It’s not clear, however, how much of those funds actually made it to these groups before being seized. In fact, Hamas asked its donors to stop using cryptocurrency in April of 2023, due to the public nature of the transactions on blockchains and the risk of prosecution. Cryptocurrency tracing firm Chainalysis, which frequently works with government and law enforcement customers, went so far as to publish a blog post yesterday cautioning against mistaken analyses that overestimate the role of cryptocurrency in financing entities like Hamas and the Palestinian Islamic Jihad.

North Korean state-sponsored cybercriminals, Russian ransomware gangs, and other criminal groups, by contrast, have pocketed billions of dollars through their theft of cryptocurrency or use of the technology as a means of demanding extortion payments from victims. Thieves stole $3.8 billion in crypto last year—much of which went to the North Korean regime—and ransomware hackers extorted close to $450 million in just the first half of 2023, according to Chainalysis.
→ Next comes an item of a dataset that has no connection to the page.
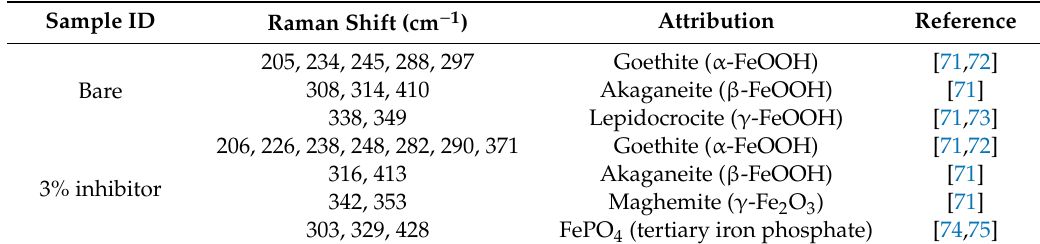
Table 5. Attribution of Raman peaks formed on steel rebar surface after 120 h exposure in bare and 3% inhibitor-added SCP + 3.5 wt% NaCl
Those criminals often use cryptocurrency mixing services, funneling hundreds of millions of dollars into mixing services like ChipMixer and Sinbad.io. In fact, US law enforcement and the Treasury Department have aggressively sanctioned or shut down one mixer service after another in recent years, including Blender, TornadoCash, and Bitzlato, often citing their use in laundering the profits of those North Korean and Russian hackers.

The new FinCEN rules would be less severe than those sanctions, indictments, and busts—a new regulatory process rather than a ban—but also far wider in scope, says Jason Somensatto, Chainalysis’ head of North America public policy. “The impact can be much broader,” says Somensatto. “They can say that this applies to all mixing services that people are interacting with.”
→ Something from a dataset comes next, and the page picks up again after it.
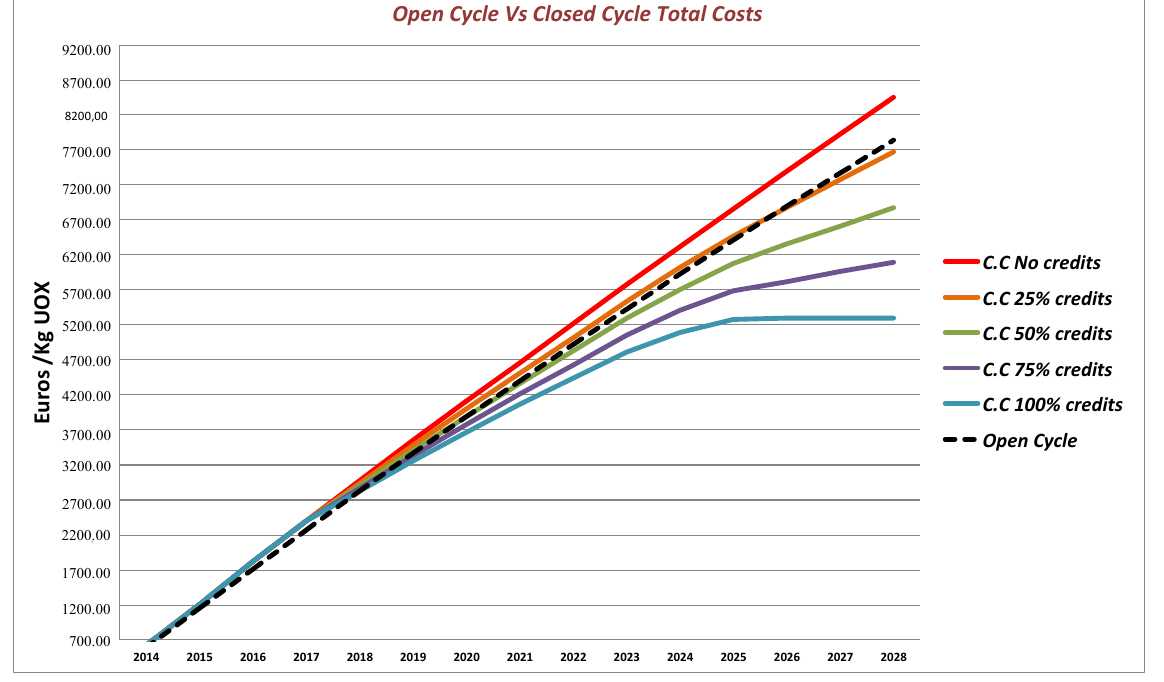
Figure 6. Comparative analysis of total cost for each alternative for the whole period of study .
As the Treasury doubles down on its push to cut off crypto-based money laundering—and now points to Hamas as a new impetus for that crackdown—TRM Labs’ Redbord cautions that US regulators shouldn’t go too far in censuring services that do, in some cases, offer financial privacy to legitimate users. After all, without mixers, most cryptocurrency transactions are fully public in nature. “I think the challenge for regulators is, how do we thread the needle between stopping illicit actors from using these platforms but at the same time allow regular users to enable some degree of privacy?” Redbord says. “I think the concern is that this could very much be throwing the baby out with the bathwater.”